Ignore the pictures in the data below and set down exactly the lines from its first line through the line containing "good at core".

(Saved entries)
++++++++++
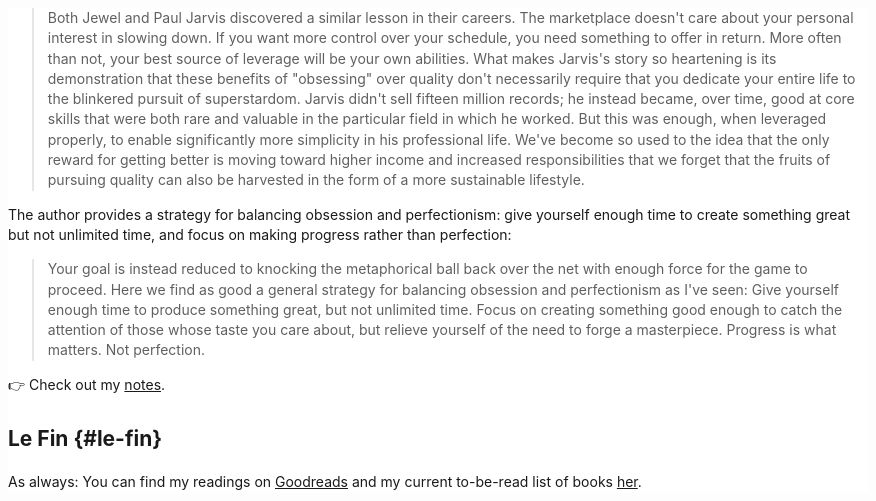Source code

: > Both Jewel and Paul Jarvis discovered a similar lesson in their careers. The marketplace
> doesn't care about your personal interest in slowing down. If you want more control over
> your schedule, you need something to offer in return. More often than not, your best
> source of leverage will be your own abilities. What makes Jarvis's story so heartening is
> its demonstration that these benefits of "obsessing" over quality don't necessarily
> require that you dedicate your entire life to the blinkered pursuit of superstardom.
> Jarvis didn't sell fifteen million records; he instead became, over time, good at core
> skills that were both rare and valuable in the particular field in which he worked. But
> this was enough, when leveraged properly, to enable significantly more simplicity in his
> professional life. We've become so used to the idea that the only reward for getting
> better is moving toward higher income and increased responsibilities that we forget that
> the fruits of pursuing quality can also be harvested in the form of a more sustainable
> lifestyle.

The author provides a strategy for balancing obsession and perfectionism: give yourself
enough time to create something great but not unlimited time, and focus on making
progress rather than perfection:

> Your goal is instead reduced to knocking the metaphorical ball back over the net with
> enough force for the game to proceed. Here we find as good a general strategy for
> balancing obsession and perfectionism as I've seen: Give yourself enough time to produce
> something great, but not unlimited time. Focus on creating something good enough to catch
> the attention of those whose taste you care about, but relieve yourself of the need to
> forge a masterpiece. Progress is what matters. Not perfection.

👉 Check out my [notes](https://brainfck.org/book/slow-productivity).


## Le Fin {#le-fin}

As always: You can find my readings on [Goodreads](https://www.goodreads.com/user/show/121423977-victor-dorneanu) and my current to-be-read list of books
[her](https://brainfck.org/t/books/TODO).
++++++++++
§ **Task result**
Source code

: > Both Jewel and Paul Jarvis discovered a similar lesson in their careers. The marketplace
> doesn't care about your personal interest in slowing down. If you want more control over
> your schedule, you need something to offer in return. More often than not, your best
> source of leverage will be your own abilities. What makes Jarvis's story so heartening is
> its demonstration that these benefits of "obsessing" over quality don't necessarily
> require that you dedicate your entire life to the blinkered pursuit of superstardom.
> Jarvis didn't sell fifteen million records; he instead became, over time, good at core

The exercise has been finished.